Recently, talk of division in the major political parties continues to polarise public discourse. As Conservative policy reaches out its arm to the EU in a bid to represent the results of the 2016 Referendum fairly (48/52), Labour remains ambivalent about the prospect of a second referendum. No doubt, the big European question leads contemporary debate, to such an extent there’s rumor political identity no longer relates to ideological conviction but Leave/Remain tribalism. Fair play: some have had the courage to change their mind, from whatever side, to say they didn’t have the full picture when voting; but the breaking line between Labour and Conservative is slowly but surely fading. So, then: what comes of the Liberal Democrats, the electoral minority and spare, but very much necessary limb in 2019 British parliament? Some might argue the situation’s pretty precarious, others might put it to FPTP. However you see it, the Lib Dems seemed to have survived the thwarting of Brexit, as other major parties undergo something of a political existential crisis.
Historically, the Lib Dems have stood on a pro-European platform, advocating national access to the formerly known Common Market since our entry in 1975. They have reiterated its benefits, stating lower food and living costs help the lowest earners in society; characterising European membership with socially progressive ideals. In short, Europe’s set the precedent for much of British Liberalism’s most recent attempts to equalise the playing field in society, with respects to jobs and national insurance systems, to the whole hog: social reform. They have wanted to create a moderate mixed social economy within a liberal capitalist society which accepts the benefits of free markets but reasoned, regulated state controls. Europe has changed the face of liberals’ identification with the nation with strict respects to its differences over socialism. Why, because European policy orientates itself around centrist politics, christian and social democratic values, be it with the European parliament’s two largest groupings based on these ideologies. One can only imagine what June 2016 felt like for such hopes.

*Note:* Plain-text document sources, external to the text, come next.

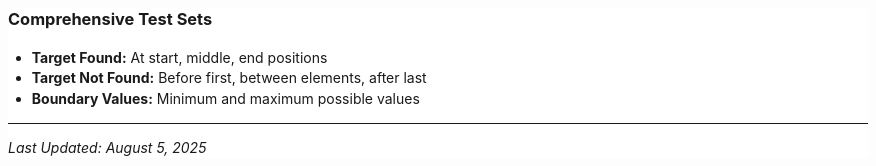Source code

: ### Comprehensive Test Sets
- **Target Found:** At start, middle, end positions
- **Target Not Found:** Before first, between elements, after last
- **Boundary Values:** Minimum and maximum possible values

---

*Last Updated: August 5, 2025*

Hard line ‘Brexiteers’ argue the result of the referendum brings opportunities for the UK post-Brexit. Arguments around sovereignty hark, the buzzword for what liberals otherwise deem nationalism. In such a political vacuum, ranged between so-called sovereignty and European membership, where does centrist politics go next? The solution is as much prescient as the question: we have a whole country looking – desperately – for something new to talk about, debate, converse politics. Brexiteers stand at the right, Remainers to the left of us; what ever of centrists? The resolve doesn’t seem to return to representative democracy, pragmatism in a word; where such a divisive result of 48/52 ought to reflect future policy. No, instead we have absolutists on either side demanding the hearing ground. In all fairness, Remainers have the stronger argument: we didn’t after all have the full picture during the referendum, nor did we fathom the division such a pretty much 50/50 result would incur. The wound is unhealed, even for Brexiteers: never has British politics seen such a response to a single referendum in history. 2016 saw the largest electorate ever, recorded. Talk about existential.
So, what of centrists? In the context of Brexit, this faction of policy remains virtually boxed in by either side. For certainty to prevail I guess what does remain clear is that politics plays the game of absolutism, because that’s what it’s always done; and in the case of Brexit, it’s either Remain or Leave. But if anything is clear from the last two years it is that the result of the referendum was not directive, as in leave meant Leave. No, the vote to Leave was a plea to the resolution of much more holistic, complex problems in society. The vote to Leave the European Union was, in a sense at least, a punching bag for long suppressed, unresolved injustices, from economics to marginalised groups in society more broadly. Perhaps the Liberal Democrats, as centrists, will never quite heal the wound with its pragmatic band aid, but lessons are clear and that’s for sure. The vote to Br-exit wasn’t what we thought it was, and upon even closer inspection would leave any party at a loss – centrist or not. The problem was not with the answer, but the question asked in the first place: Yes or No? We wanted absolutism from the beginning, oversimplification to answer complexity; a healthier society for, well, what has now reduced to: tribalism.